### Исходный текст
————————

В отличие от «Верных сердец» и «Кольки», рассчитанных на средний и старший школьный возраст, фильм Якова Сегеля «Прощайте, голуби» явно адресован молодым специалистам – вне зависимости от того, рабочая у них специальность или интеллигентская. Открывает картину положенный по сюжету конфликт протагониста с носителями стяжательских установок, причем происходит это сразу в двух ненавязчиво сопряженных между собой вариантах. Стандартная история о птице, которую сманивает у героя полукриминальный голубятник, тут же комментируется историей о конфликте героя, ученика-практиканта в киевской газовой службе, с мастером, берущим деньги с простых людей. Свой обязательный подвиг протагонист совершает не просто так, а по пути в райком комсомола, где его, прежде несознательного, должны принять в ряды (в случае с Колькой из одноименного фильма подвиг увязан с возвращением в пионерскую организацию). А в конце картины, перед тем как уехать в неведомые дали и приносить там пользу Родине, он даром отдает голубей своему «чуру»-первокласснику, тем самым переводя голубятническую инициационную практику в правильный советский режим.

————————

### Задание A
Выпишите из исходного текста названия всех фильмов, которые в нем упоминаются.

————————

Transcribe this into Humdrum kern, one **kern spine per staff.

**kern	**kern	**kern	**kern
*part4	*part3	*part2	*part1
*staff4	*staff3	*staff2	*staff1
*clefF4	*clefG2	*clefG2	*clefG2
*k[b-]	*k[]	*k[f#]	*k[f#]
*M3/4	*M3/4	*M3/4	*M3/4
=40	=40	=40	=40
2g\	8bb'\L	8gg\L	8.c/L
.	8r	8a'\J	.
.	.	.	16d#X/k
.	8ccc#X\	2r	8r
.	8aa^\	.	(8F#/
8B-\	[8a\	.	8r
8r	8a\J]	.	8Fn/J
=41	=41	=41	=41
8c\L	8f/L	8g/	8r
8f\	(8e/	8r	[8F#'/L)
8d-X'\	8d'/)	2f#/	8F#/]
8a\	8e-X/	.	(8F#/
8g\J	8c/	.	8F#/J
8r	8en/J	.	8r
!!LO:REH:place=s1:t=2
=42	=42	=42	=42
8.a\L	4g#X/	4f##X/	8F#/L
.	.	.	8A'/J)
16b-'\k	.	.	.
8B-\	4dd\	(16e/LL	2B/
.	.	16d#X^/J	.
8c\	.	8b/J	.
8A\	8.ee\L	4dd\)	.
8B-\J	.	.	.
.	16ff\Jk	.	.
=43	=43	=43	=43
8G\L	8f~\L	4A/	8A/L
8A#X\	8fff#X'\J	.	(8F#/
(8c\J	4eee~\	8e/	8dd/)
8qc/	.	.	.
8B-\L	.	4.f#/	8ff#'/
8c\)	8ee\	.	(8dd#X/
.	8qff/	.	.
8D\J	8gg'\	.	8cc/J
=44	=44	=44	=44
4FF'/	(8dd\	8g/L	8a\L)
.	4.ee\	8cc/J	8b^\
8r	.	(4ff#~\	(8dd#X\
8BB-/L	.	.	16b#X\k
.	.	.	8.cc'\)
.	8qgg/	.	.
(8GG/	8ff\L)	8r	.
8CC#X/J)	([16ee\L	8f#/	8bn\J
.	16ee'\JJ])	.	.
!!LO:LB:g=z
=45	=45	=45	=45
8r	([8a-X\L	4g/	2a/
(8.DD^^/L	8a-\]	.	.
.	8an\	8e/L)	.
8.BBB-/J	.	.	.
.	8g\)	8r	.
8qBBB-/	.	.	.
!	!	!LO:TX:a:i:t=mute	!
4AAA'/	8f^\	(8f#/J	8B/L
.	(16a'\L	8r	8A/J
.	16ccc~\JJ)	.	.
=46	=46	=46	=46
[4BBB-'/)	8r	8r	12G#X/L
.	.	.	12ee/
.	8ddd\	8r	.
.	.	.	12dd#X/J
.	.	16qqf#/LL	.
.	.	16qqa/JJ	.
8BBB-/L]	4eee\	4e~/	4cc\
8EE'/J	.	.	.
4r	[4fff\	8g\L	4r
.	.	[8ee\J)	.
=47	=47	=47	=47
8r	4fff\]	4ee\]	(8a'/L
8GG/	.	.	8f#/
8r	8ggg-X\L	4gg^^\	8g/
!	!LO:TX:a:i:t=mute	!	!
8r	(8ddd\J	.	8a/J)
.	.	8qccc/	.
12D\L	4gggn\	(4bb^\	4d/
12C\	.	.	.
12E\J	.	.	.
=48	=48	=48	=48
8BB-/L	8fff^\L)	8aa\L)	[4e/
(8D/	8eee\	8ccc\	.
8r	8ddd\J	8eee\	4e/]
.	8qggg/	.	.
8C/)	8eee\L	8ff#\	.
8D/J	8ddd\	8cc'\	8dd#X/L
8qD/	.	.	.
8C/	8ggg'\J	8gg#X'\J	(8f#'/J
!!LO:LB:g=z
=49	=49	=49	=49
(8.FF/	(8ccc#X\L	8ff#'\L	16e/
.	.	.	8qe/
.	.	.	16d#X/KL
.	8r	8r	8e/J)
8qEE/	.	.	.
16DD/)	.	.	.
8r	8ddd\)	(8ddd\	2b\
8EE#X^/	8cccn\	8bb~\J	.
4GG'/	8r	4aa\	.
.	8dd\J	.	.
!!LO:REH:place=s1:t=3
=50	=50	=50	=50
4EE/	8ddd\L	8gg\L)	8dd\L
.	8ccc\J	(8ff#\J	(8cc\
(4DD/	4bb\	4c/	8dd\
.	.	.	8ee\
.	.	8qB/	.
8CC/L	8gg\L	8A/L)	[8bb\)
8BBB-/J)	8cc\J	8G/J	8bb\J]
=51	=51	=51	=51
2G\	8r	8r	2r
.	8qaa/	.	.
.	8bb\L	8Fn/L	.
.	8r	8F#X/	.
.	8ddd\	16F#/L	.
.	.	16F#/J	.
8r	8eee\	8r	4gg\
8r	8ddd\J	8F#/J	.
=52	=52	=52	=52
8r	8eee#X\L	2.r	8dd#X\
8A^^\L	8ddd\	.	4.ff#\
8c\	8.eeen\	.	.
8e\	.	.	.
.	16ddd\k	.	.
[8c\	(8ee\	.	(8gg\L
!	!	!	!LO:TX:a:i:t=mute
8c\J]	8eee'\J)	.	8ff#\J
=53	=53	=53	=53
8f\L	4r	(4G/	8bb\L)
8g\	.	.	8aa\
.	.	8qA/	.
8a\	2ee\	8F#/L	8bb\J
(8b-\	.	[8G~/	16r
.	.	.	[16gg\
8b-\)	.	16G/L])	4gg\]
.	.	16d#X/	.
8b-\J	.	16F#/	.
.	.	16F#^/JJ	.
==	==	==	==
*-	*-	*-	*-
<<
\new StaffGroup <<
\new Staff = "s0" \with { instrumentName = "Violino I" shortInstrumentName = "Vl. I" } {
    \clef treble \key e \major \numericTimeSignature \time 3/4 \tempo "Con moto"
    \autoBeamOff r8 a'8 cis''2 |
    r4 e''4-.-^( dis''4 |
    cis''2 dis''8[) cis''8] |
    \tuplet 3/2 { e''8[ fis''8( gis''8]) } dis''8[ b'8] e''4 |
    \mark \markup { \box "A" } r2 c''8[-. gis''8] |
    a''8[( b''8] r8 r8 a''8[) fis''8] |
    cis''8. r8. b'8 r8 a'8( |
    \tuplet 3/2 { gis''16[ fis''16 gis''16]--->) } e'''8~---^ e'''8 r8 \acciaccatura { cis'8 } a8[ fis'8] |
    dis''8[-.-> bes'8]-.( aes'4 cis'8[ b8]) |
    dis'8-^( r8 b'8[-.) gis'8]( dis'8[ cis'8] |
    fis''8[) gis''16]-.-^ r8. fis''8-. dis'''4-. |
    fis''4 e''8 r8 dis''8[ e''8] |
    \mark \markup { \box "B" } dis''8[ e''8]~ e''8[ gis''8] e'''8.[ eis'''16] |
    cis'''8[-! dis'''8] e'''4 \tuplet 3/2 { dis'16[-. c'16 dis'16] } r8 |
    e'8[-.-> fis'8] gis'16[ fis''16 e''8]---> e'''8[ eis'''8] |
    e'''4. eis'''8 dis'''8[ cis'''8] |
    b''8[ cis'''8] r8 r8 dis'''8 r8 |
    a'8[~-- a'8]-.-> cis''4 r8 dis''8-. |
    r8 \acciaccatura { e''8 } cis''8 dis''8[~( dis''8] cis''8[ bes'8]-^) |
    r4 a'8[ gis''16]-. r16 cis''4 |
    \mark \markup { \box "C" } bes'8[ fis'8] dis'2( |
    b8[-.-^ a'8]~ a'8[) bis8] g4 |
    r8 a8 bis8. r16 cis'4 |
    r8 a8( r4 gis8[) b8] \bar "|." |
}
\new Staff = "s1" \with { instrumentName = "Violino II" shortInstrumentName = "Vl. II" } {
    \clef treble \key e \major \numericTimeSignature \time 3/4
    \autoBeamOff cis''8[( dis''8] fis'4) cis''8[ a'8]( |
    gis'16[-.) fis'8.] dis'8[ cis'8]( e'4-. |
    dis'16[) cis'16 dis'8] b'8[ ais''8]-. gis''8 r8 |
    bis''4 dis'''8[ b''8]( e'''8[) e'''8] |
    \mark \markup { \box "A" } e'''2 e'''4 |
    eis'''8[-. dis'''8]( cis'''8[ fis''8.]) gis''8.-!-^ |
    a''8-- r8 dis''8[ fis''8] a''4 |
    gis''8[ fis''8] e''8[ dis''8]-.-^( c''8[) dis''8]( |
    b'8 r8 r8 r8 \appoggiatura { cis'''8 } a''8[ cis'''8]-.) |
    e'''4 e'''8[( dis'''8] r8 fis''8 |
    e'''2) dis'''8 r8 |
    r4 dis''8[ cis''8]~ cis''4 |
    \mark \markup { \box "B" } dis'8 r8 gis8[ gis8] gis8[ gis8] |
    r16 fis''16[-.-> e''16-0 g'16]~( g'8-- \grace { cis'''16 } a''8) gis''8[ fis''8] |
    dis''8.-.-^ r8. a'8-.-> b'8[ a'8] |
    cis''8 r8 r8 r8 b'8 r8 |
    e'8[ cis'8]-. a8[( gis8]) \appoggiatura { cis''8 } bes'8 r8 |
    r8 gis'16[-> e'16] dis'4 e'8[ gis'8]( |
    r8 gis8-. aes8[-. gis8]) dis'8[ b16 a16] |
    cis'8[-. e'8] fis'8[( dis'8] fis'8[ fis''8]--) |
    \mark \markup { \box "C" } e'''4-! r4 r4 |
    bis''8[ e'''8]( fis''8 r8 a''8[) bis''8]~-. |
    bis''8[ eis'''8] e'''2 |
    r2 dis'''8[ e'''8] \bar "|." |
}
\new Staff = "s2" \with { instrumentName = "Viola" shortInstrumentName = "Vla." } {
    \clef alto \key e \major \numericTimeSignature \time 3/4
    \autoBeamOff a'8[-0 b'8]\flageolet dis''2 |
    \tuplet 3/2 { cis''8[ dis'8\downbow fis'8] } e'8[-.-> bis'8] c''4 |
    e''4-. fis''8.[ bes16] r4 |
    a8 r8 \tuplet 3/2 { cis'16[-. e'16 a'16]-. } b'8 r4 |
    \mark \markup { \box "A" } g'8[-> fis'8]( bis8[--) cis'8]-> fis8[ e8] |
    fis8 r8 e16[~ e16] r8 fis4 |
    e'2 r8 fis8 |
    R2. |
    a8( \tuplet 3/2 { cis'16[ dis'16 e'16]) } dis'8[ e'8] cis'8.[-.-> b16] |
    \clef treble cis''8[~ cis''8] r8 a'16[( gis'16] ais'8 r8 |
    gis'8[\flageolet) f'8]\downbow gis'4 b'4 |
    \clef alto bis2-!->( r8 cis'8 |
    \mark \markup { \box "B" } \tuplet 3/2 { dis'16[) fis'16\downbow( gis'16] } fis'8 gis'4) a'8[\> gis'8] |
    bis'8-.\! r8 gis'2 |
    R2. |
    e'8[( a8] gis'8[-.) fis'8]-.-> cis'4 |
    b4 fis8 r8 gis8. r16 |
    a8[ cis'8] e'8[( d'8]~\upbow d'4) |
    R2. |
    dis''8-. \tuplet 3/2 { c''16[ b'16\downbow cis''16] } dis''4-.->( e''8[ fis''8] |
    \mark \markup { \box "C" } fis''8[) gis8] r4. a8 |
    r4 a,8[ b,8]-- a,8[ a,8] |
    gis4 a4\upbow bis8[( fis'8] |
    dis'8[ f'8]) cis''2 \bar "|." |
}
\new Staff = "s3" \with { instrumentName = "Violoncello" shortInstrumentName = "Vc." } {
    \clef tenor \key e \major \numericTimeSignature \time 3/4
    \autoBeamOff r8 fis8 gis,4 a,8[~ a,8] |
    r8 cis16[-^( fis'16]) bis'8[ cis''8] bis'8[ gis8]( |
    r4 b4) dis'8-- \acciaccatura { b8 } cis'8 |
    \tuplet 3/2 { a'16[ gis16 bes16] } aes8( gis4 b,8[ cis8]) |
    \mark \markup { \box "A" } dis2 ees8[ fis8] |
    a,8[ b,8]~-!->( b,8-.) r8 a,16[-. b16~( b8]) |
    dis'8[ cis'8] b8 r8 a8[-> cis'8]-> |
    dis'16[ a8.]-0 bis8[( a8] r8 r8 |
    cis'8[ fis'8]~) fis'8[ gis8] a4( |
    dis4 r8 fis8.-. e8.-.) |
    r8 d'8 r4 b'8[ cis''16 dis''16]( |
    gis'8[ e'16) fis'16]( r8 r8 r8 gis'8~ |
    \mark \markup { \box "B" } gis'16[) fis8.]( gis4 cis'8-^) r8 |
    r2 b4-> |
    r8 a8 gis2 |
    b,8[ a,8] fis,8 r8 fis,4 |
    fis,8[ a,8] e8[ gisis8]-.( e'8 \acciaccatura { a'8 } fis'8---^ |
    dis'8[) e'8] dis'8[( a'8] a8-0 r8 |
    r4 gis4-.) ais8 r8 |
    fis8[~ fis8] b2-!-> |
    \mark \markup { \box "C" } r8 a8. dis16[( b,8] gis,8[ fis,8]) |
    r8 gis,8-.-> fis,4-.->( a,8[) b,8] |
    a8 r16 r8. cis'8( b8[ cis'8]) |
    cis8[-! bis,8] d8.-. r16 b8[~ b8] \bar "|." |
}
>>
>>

————————

### Задание B
Подсчитайте, в скольких строках записей встречается строка «flageolet». В ответе укажите только число.

### Ответ к заданию A
«Верные сердца», «Колька», «Прощайте, голуби»

### Ответ к заданию B
2